__Text under study__.
::::::::

I am trying to create an implicit conversion from any type (say, Int) to a String...
An implicit conversion to String means RichString methods (like reverse) are not available.
implicit def intToString(i: Int) = String.valueOf(i)
100.toCharArray // => Array[Char] = Array(1, 0, 0)
100.reverse // => error: value reverse is not a member of Int
100.length // => 3
An implicit conversion to RichString means String methods (like toCharArray) are not available
implicit def intToRichString(i: Int) = new RichString(String.valueOf(i))
100.reverse // => "001"
100.toCharArray // => error: value toCharArray is not a member of Int
100.length // => 3
Using both implicit conversions means duplicated methods (like length) are ambiguous.
implicit def intToString(i: Int) = String.valueOf(i)
implicit def intToRichString(i: Int) = new RichString(String.valueOf(i))
100.toCharArray // => Array[Char] = Array(1, 0, 0)
100.reverse // => "001"
100.length // => both method intToString in object $iw of type
// (Int)java.lang.String and method intToRichString in object
// $iw of type (Int)scala.runtime.RichString are possible
// conversion functions from Int to ?{val length: ?}
So, is it possible to implicitly convert to String and still support all String and RichString methods?
I don't have a solution, but will comment that the reason RichString methods are not available after your intToString implicit is that Scala does not chain implicit calls (see 21.2 "Rules for implicits" in Programming in Scala).

::::::::

__Your tasks__.
**1.** According to the closing comment in the text on Scala implicit conversions, why are RichString methods unavailable after the intToString implicit?
**2.** Carry on the text on Scala implicit conversions from the point where it stops.

::::::::

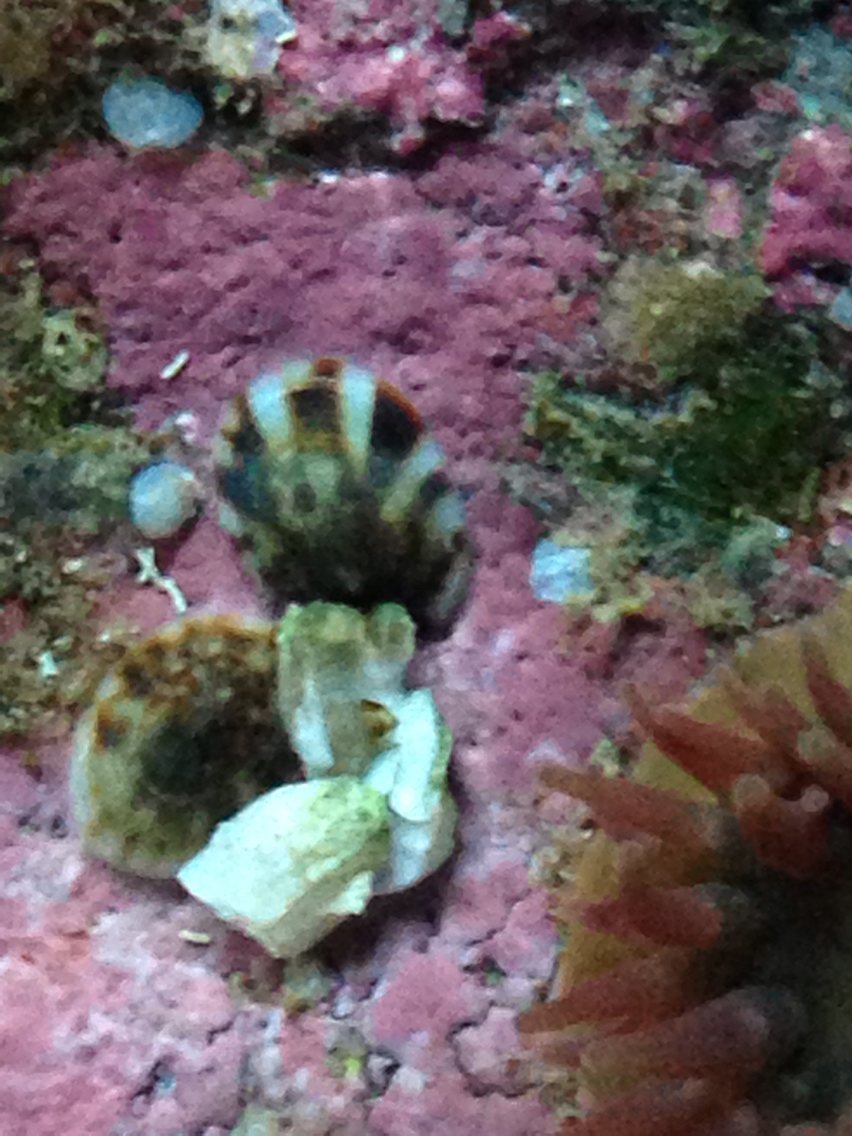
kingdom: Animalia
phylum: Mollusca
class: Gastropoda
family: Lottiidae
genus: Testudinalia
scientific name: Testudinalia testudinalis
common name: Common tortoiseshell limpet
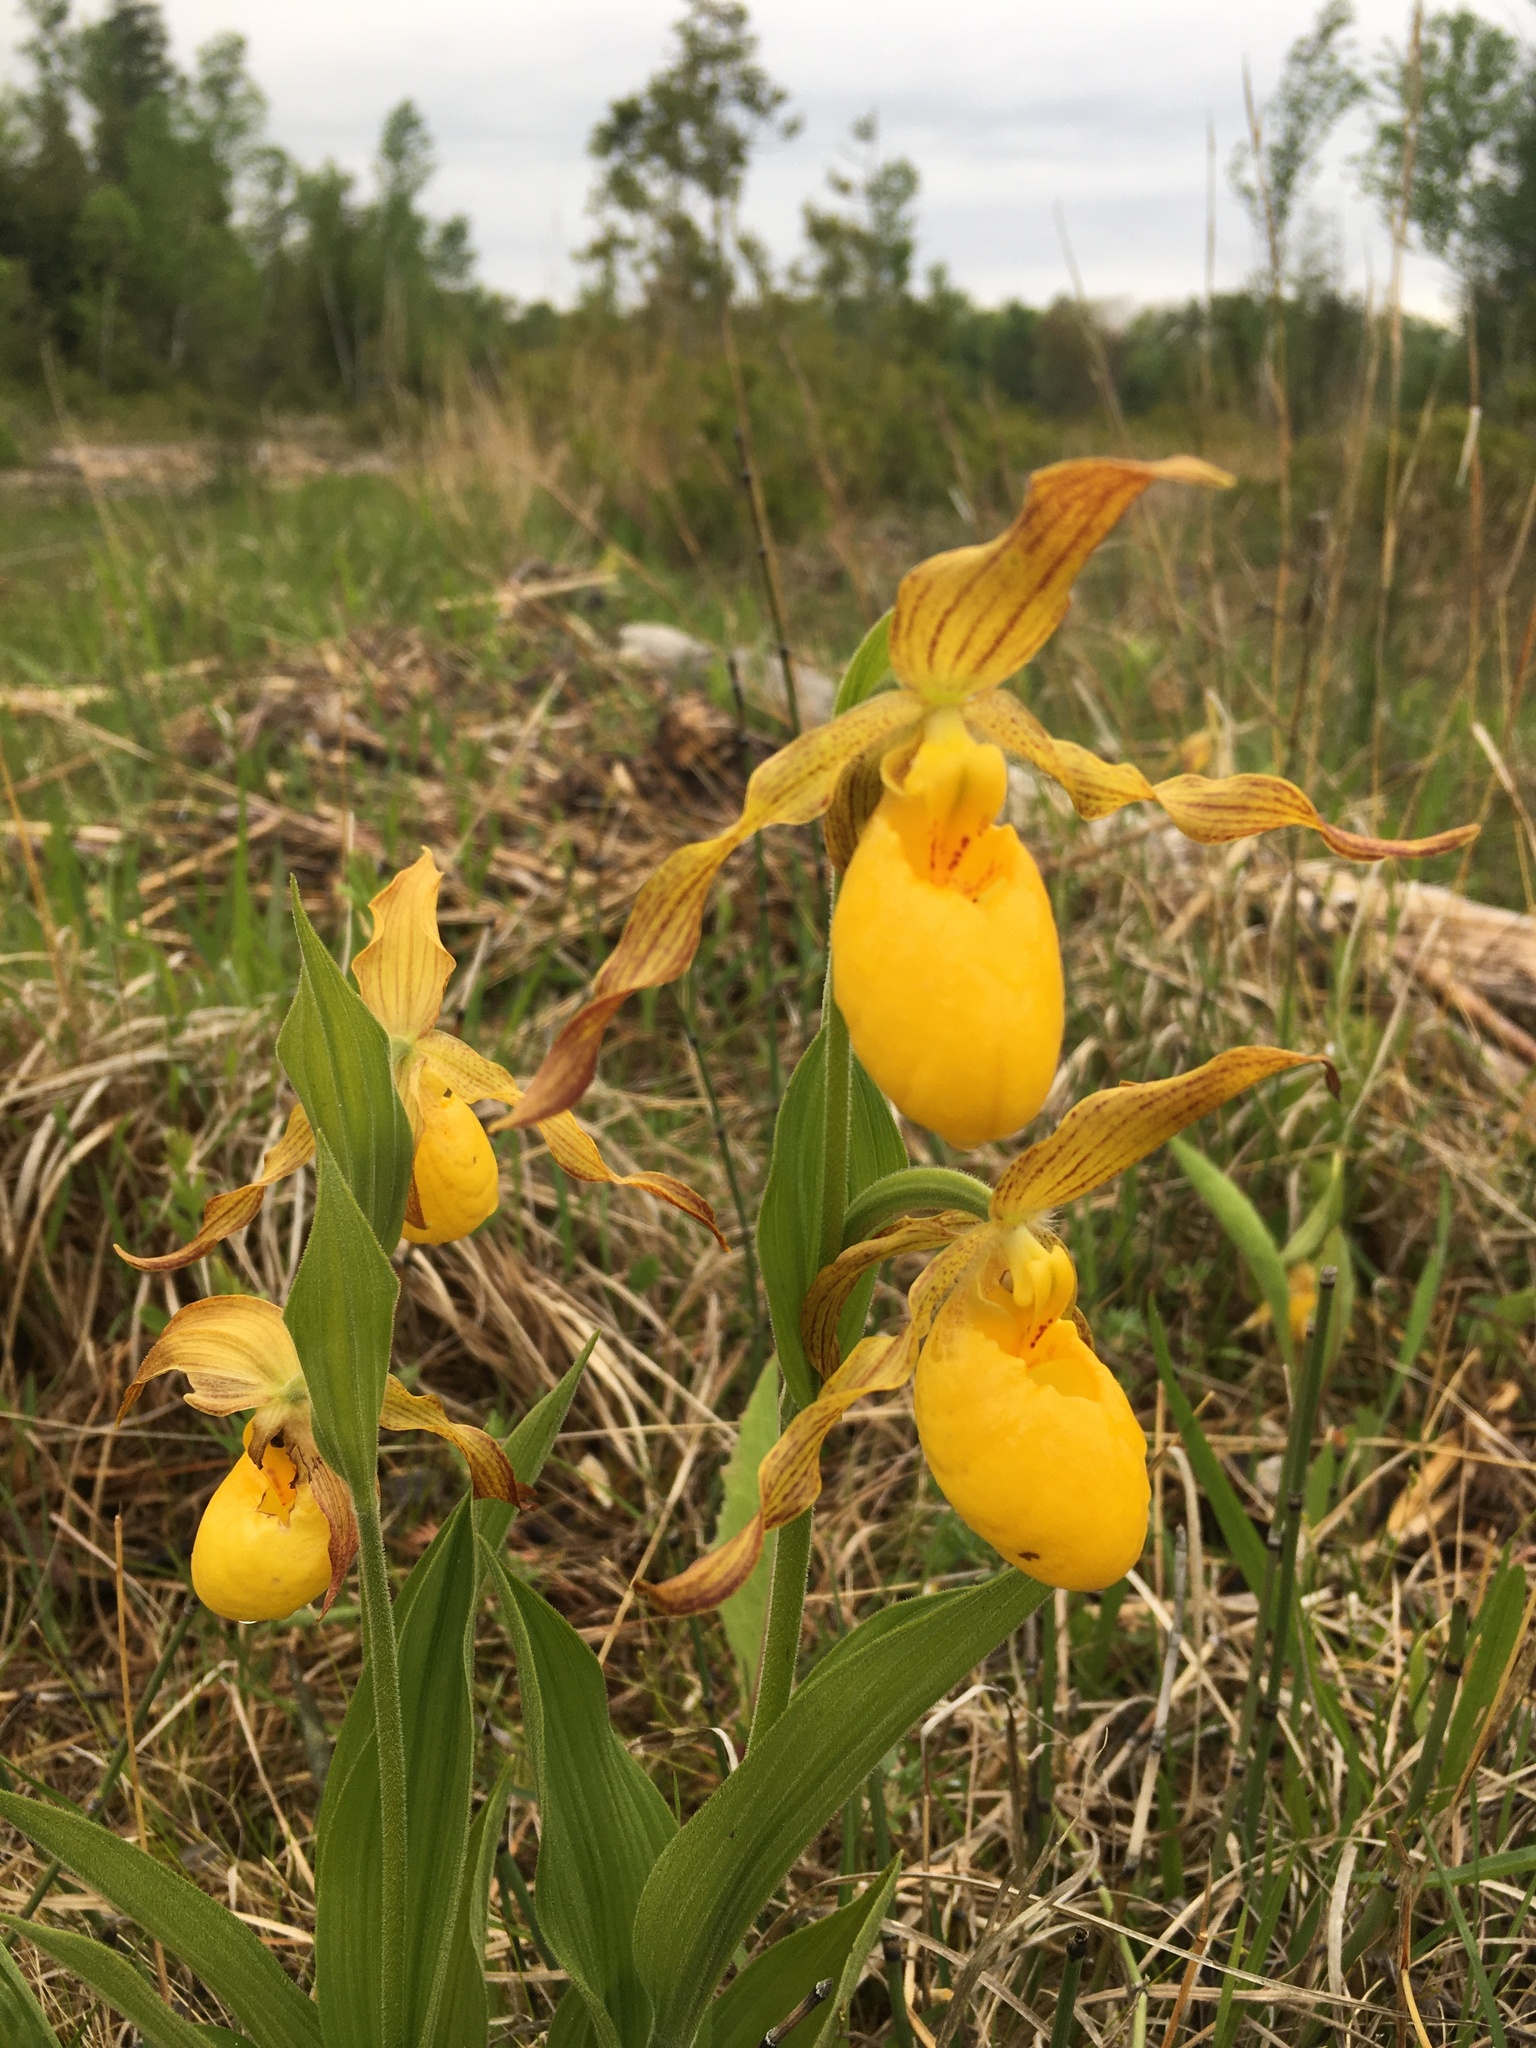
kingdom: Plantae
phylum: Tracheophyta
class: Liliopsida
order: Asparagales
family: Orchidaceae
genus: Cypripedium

::::::::

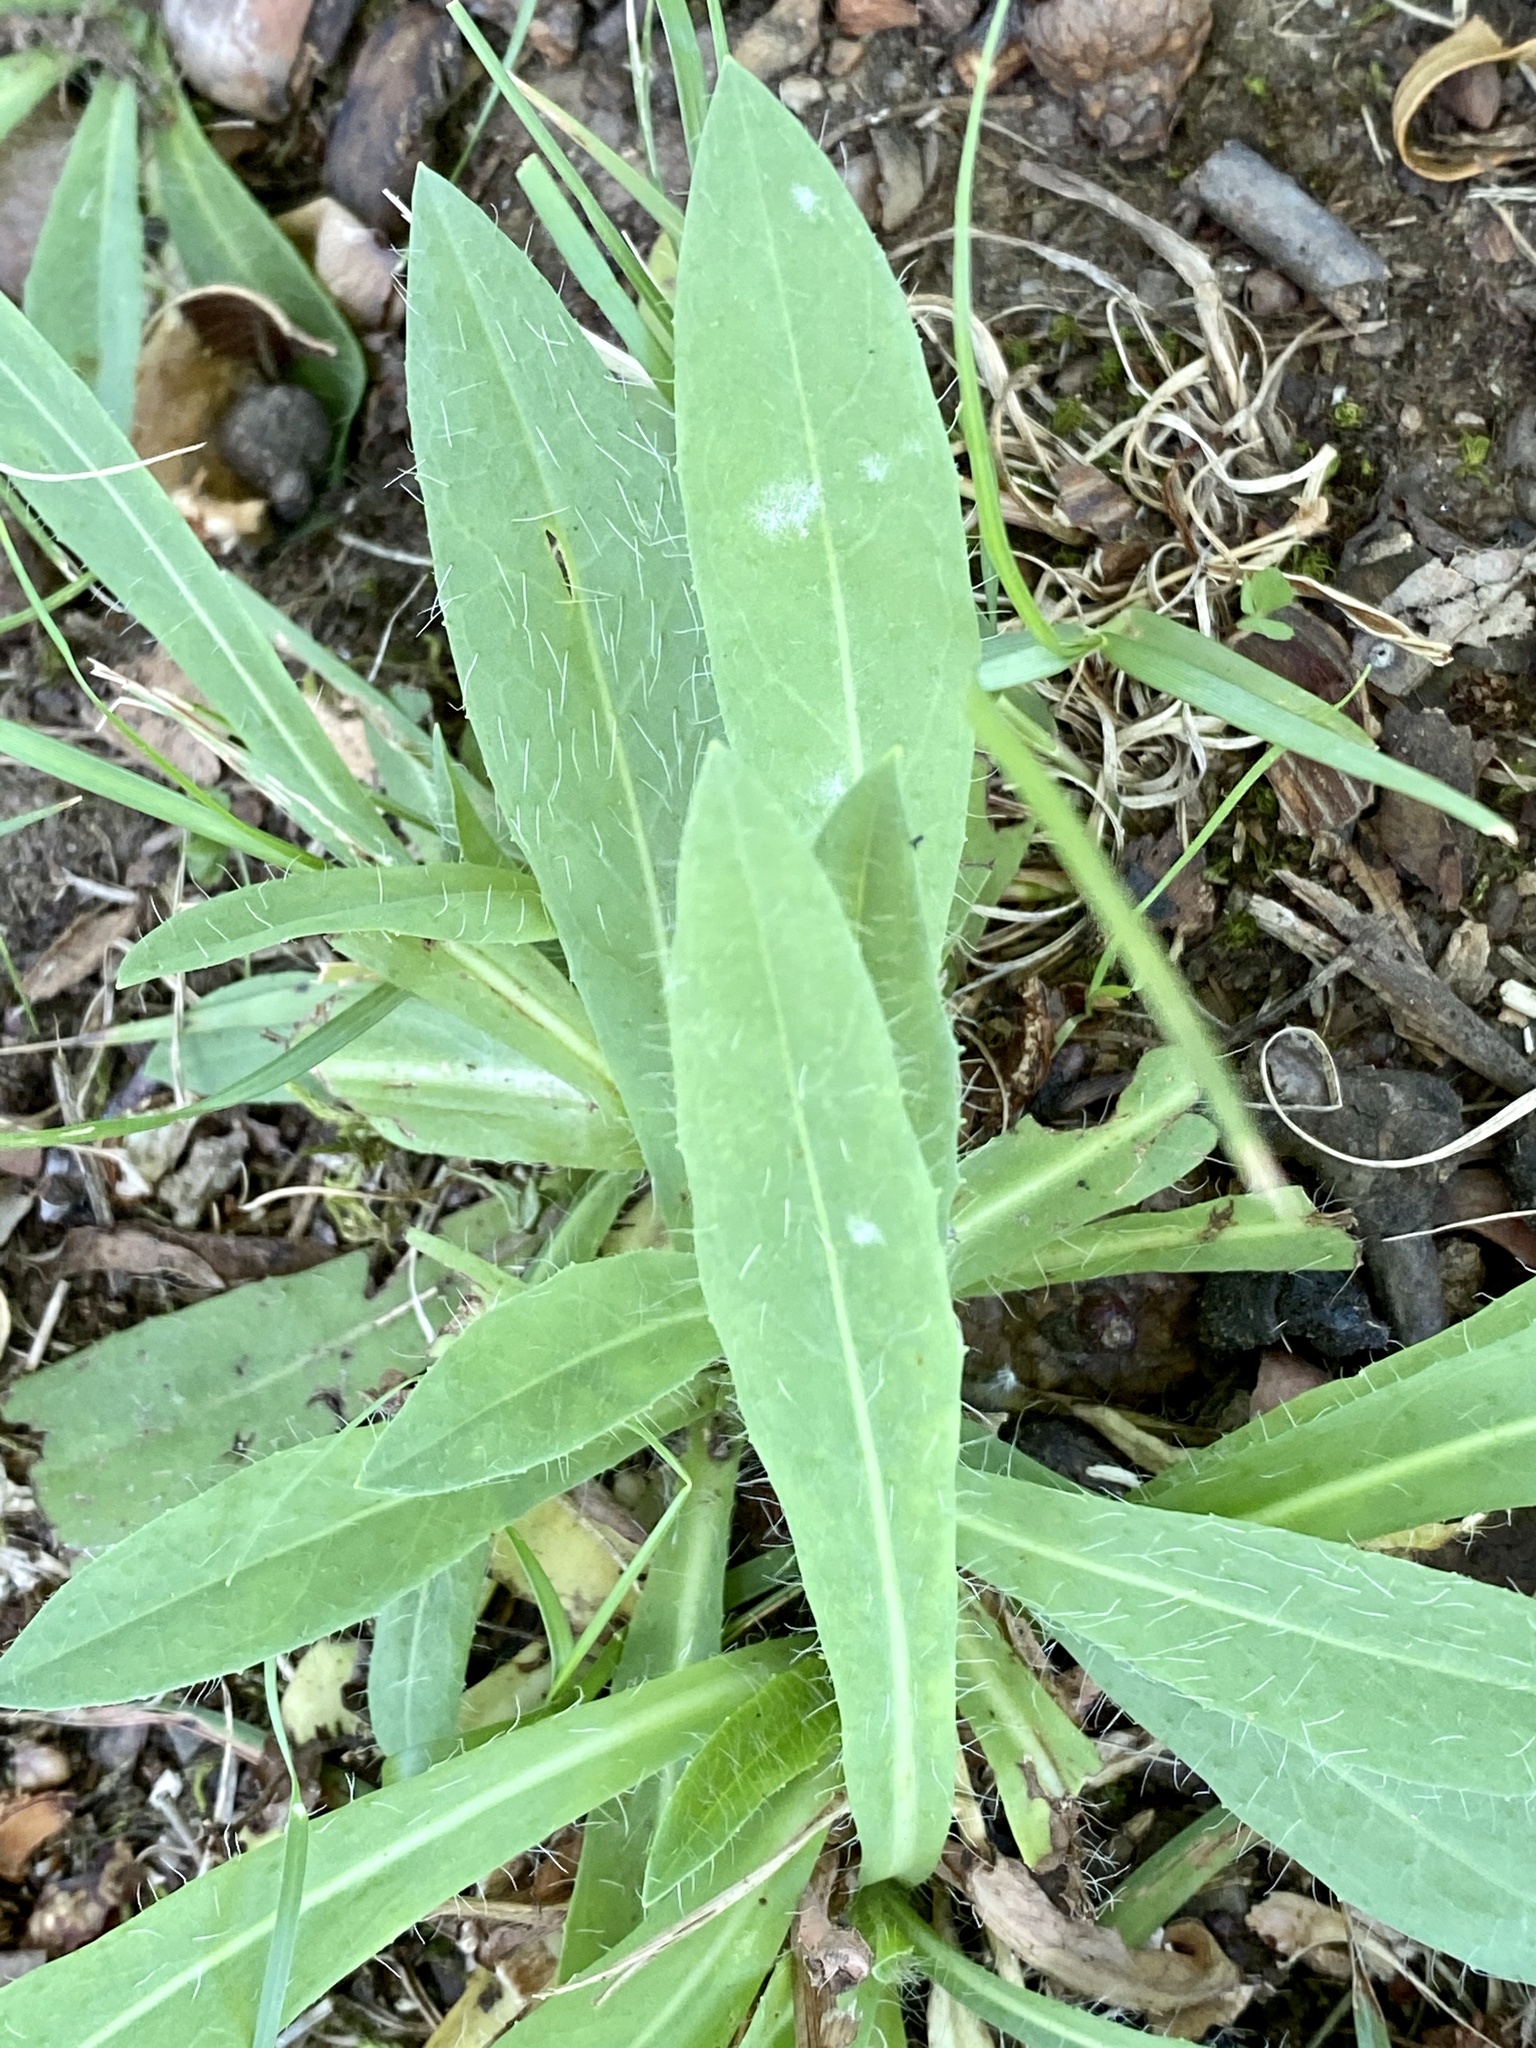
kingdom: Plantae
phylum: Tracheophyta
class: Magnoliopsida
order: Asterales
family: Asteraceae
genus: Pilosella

::::::::

__Activity answers__.
**1.** Scala does not chain implicit calls.

**2.**
If you introduce an intermediate String, Scala will make the implict converstion to a RichString (that implicit is defined in Predef.scala).
E.g.,
$ scala
Welcome to Scala version 2.7.5.final [...].
Type in expressions to have them evaluated.
Type :help for more information.
scala> implicit def intToString(i: Int) = String.valueOf(i)
intToString: (Int)java.lang.String
scala> val i = 100
i: Int = 100
scala> val s: String = i
s: String = 100
scala> s.reverse
res1: scala.runtime.RichString = 001
As of Scala 2.8, this has been improved. As per this paper (§ Avoiding Ambiguities) :
Previously, the most specific overloaded method or implicit conversion
would be chosen based solely on the method’s argument types. There was an
additional clause which said that the most specific method could not be
defined in a proper superclass of any of the other alternatives. This
scheme has been replaced in Scala 2.8 by the following, more liberal one:
When comparing two different applicable alternatives of an overloaded
method or of an implicit, each method gets one point for having more
specific arguments, and another point for being defined in a proper
subclass. An alternative “wins” over another if it gets a greater number
of points in these two comparisons. This means in particular that if
alternatives have identical argument types, the one which is defined in a
subclass wins.
See that other paper (§6.5) for an example.
Either make a huge proxy class, or suck it up and require the client to disambiguate it:
100.asInstanceOf[String].length
The only option I see is to create a new String Wrapper class MyString and let that call whatever method you want to be called in the ambiguous case. Then you could define implicit conversions to MyString and two implicit conversions from MyString to String and RichString, just in case you need to pass it to a library function.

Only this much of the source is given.